6.12 Special matrix functions

This is an old version, view current version.

6.12.1 Softmax

The softmax function maps³ $y \in \mathbb{R}^K$ to the $K$ -simplex by $\text{softmax}(y) = \frac{\exp(y)} {\sum_{k=1}^K \exp(y_k)},$ where $\exp(y)$ is the componentwise exponentiation of $y$ . Softmax is usually calculated on the log scale, $\begin{eqnarray*} \log \text{softmax}(y) & = & \ y - \log \sum_{k=1}^K \exp(y_k) \\[4pt] & = & y - \mathrm{log\_sum\_exp}(y). \end{eqnarray*}$ where the vector $y$ minus the scalar $\mathrm{log\_sum\_exp}(y)$ subtracts the scalar from each component of $y$ .
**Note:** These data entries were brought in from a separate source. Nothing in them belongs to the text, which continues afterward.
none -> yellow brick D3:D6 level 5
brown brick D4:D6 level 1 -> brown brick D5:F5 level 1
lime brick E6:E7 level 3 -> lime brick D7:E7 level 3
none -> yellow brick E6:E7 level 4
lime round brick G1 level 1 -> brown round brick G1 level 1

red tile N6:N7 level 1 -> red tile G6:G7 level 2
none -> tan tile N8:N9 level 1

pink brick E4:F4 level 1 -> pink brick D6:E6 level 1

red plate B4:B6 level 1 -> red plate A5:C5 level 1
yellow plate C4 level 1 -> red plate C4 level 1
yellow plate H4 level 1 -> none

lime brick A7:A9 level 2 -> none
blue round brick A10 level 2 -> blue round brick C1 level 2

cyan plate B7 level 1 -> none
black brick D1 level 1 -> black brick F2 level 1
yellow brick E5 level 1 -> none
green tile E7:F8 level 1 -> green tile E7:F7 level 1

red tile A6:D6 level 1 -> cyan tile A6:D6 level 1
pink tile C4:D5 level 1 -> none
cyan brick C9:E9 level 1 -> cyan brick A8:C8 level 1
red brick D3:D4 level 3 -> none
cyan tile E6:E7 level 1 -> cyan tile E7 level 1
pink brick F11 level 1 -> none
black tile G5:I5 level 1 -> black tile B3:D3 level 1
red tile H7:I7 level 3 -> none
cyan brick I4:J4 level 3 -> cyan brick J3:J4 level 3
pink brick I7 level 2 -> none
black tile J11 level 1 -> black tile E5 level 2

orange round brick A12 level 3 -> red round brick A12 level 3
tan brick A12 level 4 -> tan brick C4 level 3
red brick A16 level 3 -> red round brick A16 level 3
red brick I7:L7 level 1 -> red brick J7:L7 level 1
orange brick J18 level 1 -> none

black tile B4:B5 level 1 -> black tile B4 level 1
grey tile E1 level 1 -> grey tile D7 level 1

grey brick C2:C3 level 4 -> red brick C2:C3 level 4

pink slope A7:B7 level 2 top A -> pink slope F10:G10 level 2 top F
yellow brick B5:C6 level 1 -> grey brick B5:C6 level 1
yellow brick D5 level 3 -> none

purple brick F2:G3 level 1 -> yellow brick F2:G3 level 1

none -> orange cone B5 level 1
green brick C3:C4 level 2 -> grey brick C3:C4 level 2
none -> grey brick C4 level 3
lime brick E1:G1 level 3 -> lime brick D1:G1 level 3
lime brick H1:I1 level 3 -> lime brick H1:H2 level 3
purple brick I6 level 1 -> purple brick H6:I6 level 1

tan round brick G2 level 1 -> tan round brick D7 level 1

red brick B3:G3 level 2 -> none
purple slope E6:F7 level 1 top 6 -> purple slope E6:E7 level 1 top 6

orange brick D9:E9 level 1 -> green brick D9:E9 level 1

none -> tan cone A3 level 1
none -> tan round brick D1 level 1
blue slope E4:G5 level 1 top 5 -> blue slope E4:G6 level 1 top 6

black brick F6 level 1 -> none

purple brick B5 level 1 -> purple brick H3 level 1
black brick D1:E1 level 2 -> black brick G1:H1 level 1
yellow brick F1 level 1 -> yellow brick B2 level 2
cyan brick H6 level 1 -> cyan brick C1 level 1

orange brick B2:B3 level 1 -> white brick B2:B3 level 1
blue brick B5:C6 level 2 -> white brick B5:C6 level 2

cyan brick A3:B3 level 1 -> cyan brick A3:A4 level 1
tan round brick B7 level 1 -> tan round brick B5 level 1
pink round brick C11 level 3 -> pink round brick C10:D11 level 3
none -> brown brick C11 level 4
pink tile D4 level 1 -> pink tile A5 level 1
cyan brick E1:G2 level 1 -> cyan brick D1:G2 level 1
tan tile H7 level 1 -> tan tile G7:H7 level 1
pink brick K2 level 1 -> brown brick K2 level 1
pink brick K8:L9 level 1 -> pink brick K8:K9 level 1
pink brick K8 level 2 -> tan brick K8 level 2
Stan provides the following functions for softmax and its log.

vector softmax(vector x)
The softmax of x
Available since 2.0

vector log_softmax(vector x)
The natural logarithm of the softmax of x
Available since 2.0

6.12.2 Cumulative sums

The cumulative sum of a sequence $x_1,\ldots,x_N$ is the sequence $y_1,\ldots,y_N$ , where $y_n = \sum_{m = 1}^{n} x_m.$

array[] real cumulative_sum(array[] real x)
The cumulative sum of x
Available since 2.0

vector cumulative_sum(vector v)
The cumulative sum of v
Available since 2.0

row_vector cumulative_sum(row_vector rv)
The cumulative sum of rv
Available since 2.0

The softmax function is so called because in the limit as $y_n \rightarrow \infty$ with $y_m$ for $m \neq n$ held constant, the result tends toward the “one-hot” vector $\theta$ with $\theta_n = 1$ and $\theta_m = 0$ for $m \neq n$ , thus providing a “soft” version of the maximum function.↩︎